Benchmarking Glow against Hail
We focused on genetic association studies for benchmarks because they are the most computationally intensive steps in any analytics pipeline. Glow is >10x more performant for Firth regression relative to Hail without trading off accuracy (Figure 1). We were able to achieve this performance because we apply an approximate method first, restricting the full method to variants with a suggestive association with disease (P < 0.05). Firth regression is the most powerful method on biobank data because it reduces bias from small counts of individuals with rare diseases. Further benchmarks can be found on the Glow documentation.
Glow on the Databricks Lakehouse Platform
We had a small team of engineers working on a tight schedule to develop Glow. So how were we able to catch up with the world’s leading biomedical research institute, the brain power behind Hail? We did it by developing Glow on the Databricks Lakehouse Platform in collaboration with industry partners. Databricks provides infrastructure that makes you productive with genomics data analytics. For example, you can use Databricks Jobs to build complex pipelines with multiple dependencies (Figure 2).
Furthermore, Databricks is a secure platform trusted by both Fortune 100 and healthcare organizations with their most sensitive data, adhering to principles of data governance (FAIR), security and compliance (HIPAA and GDPR).
What lies in store for the future?
Glow is now at a v1 level of maturity, and we are looking to the community to help contribute to build and extend it. There’s lots of exciting things in store.
Genomics datasets are so large that batch processing with Apache Spark can hit capacity limits of certain cloud regions. This problem will be solved by the open Delta Lake format, which unifies batch and stream processing. By leveraging streaming, Delta Lake enables incremental processing of new samples or variants, with edge cases quarantined for further analysis. Combining Glow with Delta Lake will solve the “n+1 problem” in genomics.
A further problem in genomics research is data explosion. There are over 50 copies of the Cancer Genome Atlas on Amazon Web Services alone.
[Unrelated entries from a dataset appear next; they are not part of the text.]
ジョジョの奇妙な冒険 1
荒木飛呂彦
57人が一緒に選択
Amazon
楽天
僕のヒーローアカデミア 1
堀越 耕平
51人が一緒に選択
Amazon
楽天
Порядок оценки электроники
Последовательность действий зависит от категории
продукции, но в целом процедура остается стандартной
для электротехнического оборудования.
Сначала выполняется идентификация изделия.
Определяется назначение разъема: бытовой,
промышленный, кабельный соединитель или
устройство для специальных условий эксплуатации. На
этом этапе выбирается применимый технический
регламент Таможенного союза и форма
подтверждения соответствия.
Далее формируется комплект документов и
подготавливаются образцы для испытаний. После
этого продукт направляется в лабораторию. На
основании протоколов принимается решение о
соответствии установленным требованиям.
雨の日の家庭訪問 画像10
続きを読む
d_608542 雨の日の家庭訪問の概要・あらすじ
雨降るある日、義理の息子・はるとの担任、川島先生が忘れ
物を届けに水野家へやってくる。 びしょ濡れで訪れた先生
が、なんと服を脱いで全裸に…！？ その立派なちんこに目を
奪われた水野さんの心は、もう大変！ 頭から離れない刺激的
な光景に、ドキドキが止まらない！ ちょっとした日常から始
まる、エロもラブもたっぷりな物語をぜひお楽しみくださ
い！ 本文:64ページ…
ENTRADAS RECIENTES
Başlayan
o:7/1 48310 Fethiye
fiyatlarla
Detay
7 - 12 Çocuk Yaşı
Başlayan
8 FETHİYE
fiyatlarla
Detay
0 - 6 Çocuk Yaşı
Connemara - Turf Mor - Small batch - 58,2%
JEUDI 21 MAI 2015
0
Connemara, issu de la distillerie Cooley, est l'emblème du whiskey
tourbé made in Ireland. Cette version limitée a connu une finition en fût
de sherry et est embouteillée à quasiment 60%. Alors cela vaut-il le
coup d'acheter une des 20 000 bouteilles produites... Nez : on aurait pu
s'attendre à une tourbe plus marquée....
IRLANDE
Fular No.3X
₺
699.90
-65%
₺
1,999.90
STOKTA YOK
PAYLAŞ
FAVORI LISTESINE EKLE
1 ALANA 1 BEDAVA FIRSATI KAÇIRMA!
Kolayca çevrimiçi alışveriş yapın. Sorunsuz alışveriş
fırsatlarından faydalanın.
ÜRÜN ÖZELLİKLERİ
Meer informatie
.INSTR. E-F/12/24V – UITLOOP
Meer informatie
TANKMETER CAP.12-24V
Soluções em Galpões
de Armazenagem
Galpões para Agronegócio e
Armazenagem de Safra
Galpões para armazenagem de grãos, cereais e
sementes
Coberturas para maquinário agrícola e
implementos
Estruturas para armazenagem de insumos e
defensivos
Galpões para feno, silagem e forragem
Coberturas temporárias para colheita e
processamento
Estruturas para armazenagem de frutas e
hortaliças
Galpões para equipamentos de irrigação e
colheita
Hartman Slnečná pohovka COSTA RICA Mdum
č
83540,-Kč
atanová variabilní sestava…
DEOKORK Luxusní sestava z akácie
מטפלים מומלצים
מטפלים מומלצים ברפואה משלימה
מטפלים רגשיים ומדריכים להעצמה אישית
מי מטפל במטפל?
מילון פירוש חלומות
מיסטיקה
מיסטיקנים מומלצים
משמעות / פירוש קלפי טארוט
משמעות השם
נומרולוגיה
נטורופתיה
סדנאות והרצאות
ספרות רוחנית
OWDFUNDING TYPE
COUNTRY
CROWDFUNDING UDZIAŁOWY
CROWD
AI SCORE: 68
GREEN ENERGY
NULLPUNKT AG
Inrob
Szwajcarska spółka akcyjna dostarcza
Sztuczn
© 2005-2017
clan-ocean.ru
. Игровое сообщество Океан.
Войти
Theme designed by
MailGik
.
The solution proposed today is a walled garden, managing datasets inside genomics domain platforms. This solves data duplication, but then locks data into platforms.
This friction will be eased through Delta Sharing, an open protocol for secure real-time exchange of large datasets, which will enable secure data sharing between organizations, clouds and domain platforms. Unity Catalog will then make it easy to discover, audit and govern these data assets.